** Extrait du document **
....

En pleine COP27 et alors que le secteur financier refuse toujours d’acter la fin des soutiens à l’expansion pétro-gazière, Urgewald publie avec 50 autres ONG dont Reclaim Finance la mise à jour de la Global Oil & Gas Exit List (GOGEL), la base de données de référence sur les entreprises de l’extraction et du transport d’hydrocarbures conventionnels ou non conventionnels. Sur les 901 entreprises recensées, 655 développent encore de nouveaux projets de production de pétrole et de gaz et 289 développent de nouvelles infrastructures de transport, des plans d’expansion pourtant incompatibles avec l’objectif de limiter le réchauffement à 1,5°C. Il est urgent que les acteurs financiers s’emparent de cet outil public pour engager et exclure ces développeurs de bombes climatiques.

....

** Données fournies **
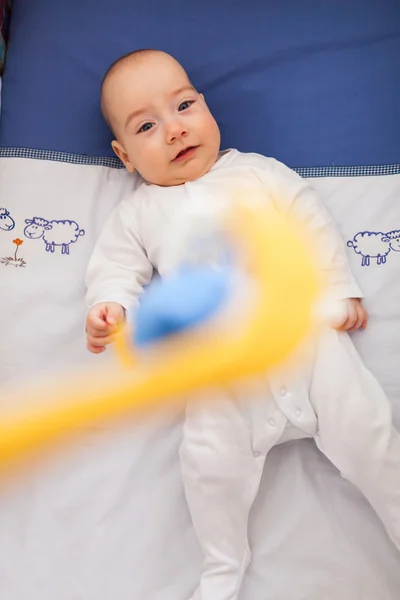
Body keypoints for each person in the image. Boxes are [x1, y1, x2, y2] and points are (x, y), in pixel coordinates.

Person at [85, 49, 400, 600]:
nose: (175, 129)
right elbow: (116, 269)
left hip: (303, 339)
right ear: (125, 155)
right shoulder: (137, 213)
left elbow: (309, 218)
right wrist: (111, 308)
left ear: (205, 106)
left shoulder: (257, 173)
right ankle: (221, 566)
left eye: (184, 106)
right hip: (223, 364)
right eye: (147, 126)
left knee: (370, 433)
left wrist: (336, 287)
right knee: (208, 466)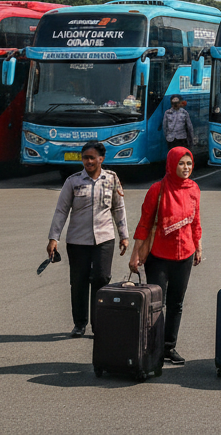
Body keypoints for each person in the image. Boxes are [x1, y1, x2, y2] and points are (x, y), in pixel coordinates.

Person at [46, 140, 129, 337]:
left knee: (101, 279)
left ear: (102, 158)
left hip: (104, 239)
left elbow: (118, 208)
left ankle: (99, 323)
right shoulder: (73, 181)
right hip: (77, 242)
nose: (88, 161)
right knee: (79, 282)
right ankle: (80, 324)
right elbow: (61, 211)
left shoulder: (111, 179)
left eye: (92, 158)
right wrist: (53, 238)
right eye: (85, 158)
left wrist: (124, 235)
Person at [129, 145, 202, 365]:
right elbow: (144, 224)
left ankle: (169, 347)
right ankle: (153, 347)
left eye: (189, 163)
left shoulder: (194, 189)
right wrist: (135, 254)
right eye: (181, 163)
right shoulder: (157, 189)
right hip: (159, 256)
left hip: (185, 255)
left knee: (176, 304)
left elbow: (196, 221)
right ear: (171, 164)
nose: (186, 167)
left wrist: (198, 247)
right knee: (155, 305)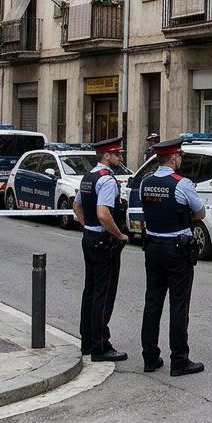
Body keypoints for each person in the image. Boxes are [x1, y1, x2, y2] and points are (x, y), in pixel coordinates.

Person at [138, 138, 206, 376]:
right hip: (176, 249)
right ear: (174, 158)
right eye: (180, 157)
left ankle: (150, 357)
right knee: (179, 305)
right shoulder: (181, 184)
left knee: (152, 303)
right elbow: (200, 212)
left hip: (153, 247)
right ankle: (179, 359)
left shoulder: (146, 183)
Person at [73, 136, 129, 362]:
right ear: (106, 155)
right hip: (104, 242)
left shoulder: (89, 177)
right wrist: (119, 234)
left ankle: (87, 341)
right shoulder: (106, 180)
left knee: (91, 290)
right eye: (117, 154)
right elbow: (103, 213)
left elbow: (77, 205)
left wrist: (88, 227)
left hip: (90, 238)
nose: (119, 157)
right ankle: (100, 345)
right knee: (103, 294)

....

** Consigne A **
Recopiez à l'identique le passage du texte sur la liste GOGEL qui va de « En pleine COP27 » à « de bombes climatiques. ».
** Consigne B **
Reprenez le texte sur la liste GOGEL là où il s'arrête et rédigez-en la suite.

** Zone de réponse A **
En pleine COP27 et alors que le secteur financier refuse toujours d’acter la fin des soutiens à l’expansion pétro-gazière, Urgewald publie avec 50 autres ONG dont Reclaim Finance la mise à jour de la Global Oil & Gas Exit List (GOGEL), la base de données de référence sur les entreprises de l’extraction et du transport d’hydrocarbures conventionnels ou non conventionnels. Sur les 901 entreprises recensées, 655 développent encore de nouveaux projets de production de pétrole et de gaz et 289 développent de nouvelles infrastructures de transport, des plans d’expansion pourtant incompatibles avec l’objectif de limiter le réchauffement à 1,5°C. Il est urgent que les acteurs financiers s’emparent de cet outil public pour engager et exclure ces développeurs de bombes climatiques.

** Zone de réponse B **
L’industrie pétro-gazière : développer pour mieux régner

Nous sommes sur une autoroute vers l’enfer climatique, avec le pied toujours sur l’accélérateur”, alertait le secrétaire général de l’ONU à l’ouverture de la COP 27. Un constat largement appuyé par la GOGEL qui révèle que les plans d’expansion à court-terme développés par 655 entreprises (96% des 685 entreprises du segment upstream) ont augmenté de 20% depuis 2021. Alors que les réserves déjà en exploitation brûlent plus de gaz à effet de serre que ce qui est permis dans notre budget carbone, les entreprises ont injecté plus de $US 160 milliards dans l’exploration de pétrole et de gaz depuis 2020 – de quoi doubler la capacité installée du parc terrestre éolien américain si les investissements avaient été dirigés vers les énergies renouvelables.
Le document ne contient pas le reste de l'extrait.